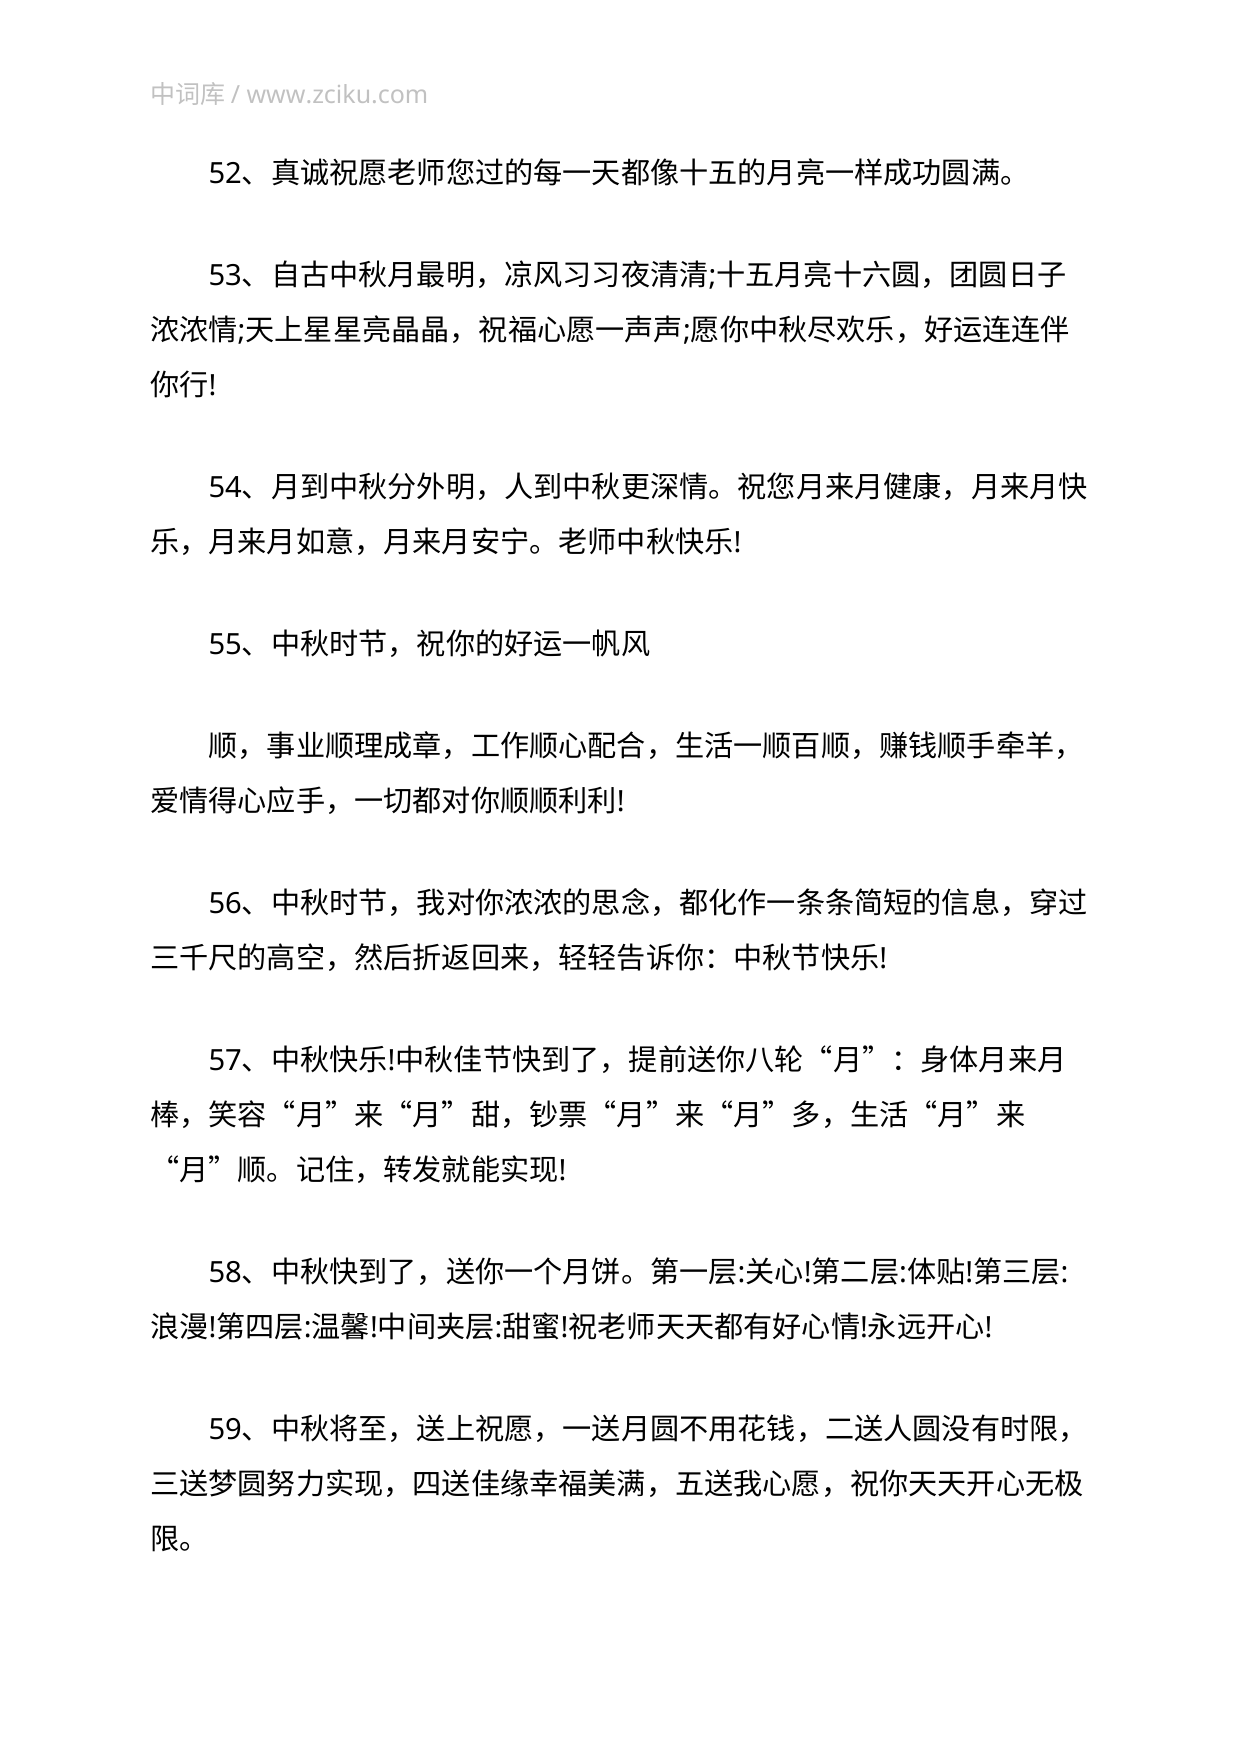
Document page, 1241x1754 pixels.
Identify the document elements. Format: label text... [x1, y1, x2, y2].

text 54、月到中秋分外明，人到中秋更深情。祝您月来月健康，月来月快乐，月来月如意，月来月安宁。老师中秋快乐! [150, 464, 1090, 561]
text 56、中秋时节，我对你浓浓的思念，都化作一条条简短的信息，穿过三千尺的高空，然后折返回来，轻轻告诉你：中秋节快乐! [150, 880, 1090, 977]
text 53、自古中秋月最明，凉风习习夜清清;十五月亮十六圆，团圆日子浓浓情;天上星星亮晶晶，祝福心愿一声声;愿你中秋尽欢乐，好运连连伴你行! [150, 252, 1090, 404]
text 58、中秋快到了，送你一个月饼。第一层:关心!第二层:体贴!第三层:浪漫!第四层:温馨!中间夹层:甜蜜!祝老师天天都有好心情!永远开心! [150, 1249, 1090, 1346]
text 52、真诚祝愿老师您过的每一天都像十五的月亮一样成功圆满。 [150, 150, 1090, 192]
text 顺，事业顺理成章，工作顺心配合，生活一顺百顺，赚钱顺手牵羊，爱情得心应手，一切都对你顺顺利利! [150, 723, 1090, 820]
text 55、中秋时节，祝你的好运一帆风 [150, 621, 1090, 663]
text 57、中秋快乐!中秋佳节快到了，提前送你八轮“月”：身体月来月棒，笑容“月”来“月”甜，钞票“月”来“月”多，生活“月”来“月”顺。记住，转发就能实现! [150, 1037, 1090, 1189]
text 59、中秋将至，送上祝愿，一送月圆不用花钱，二送人圆没有时限，三送梦圆努力实现，四送佳缘幸福美满，五送我心愿，祝你天天开心无极限。 [150, 1406, 1090, 1558]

____________________

### How to complete this task
Using the data above, say how many lines include "text". No other reply is needed.

### Your response
10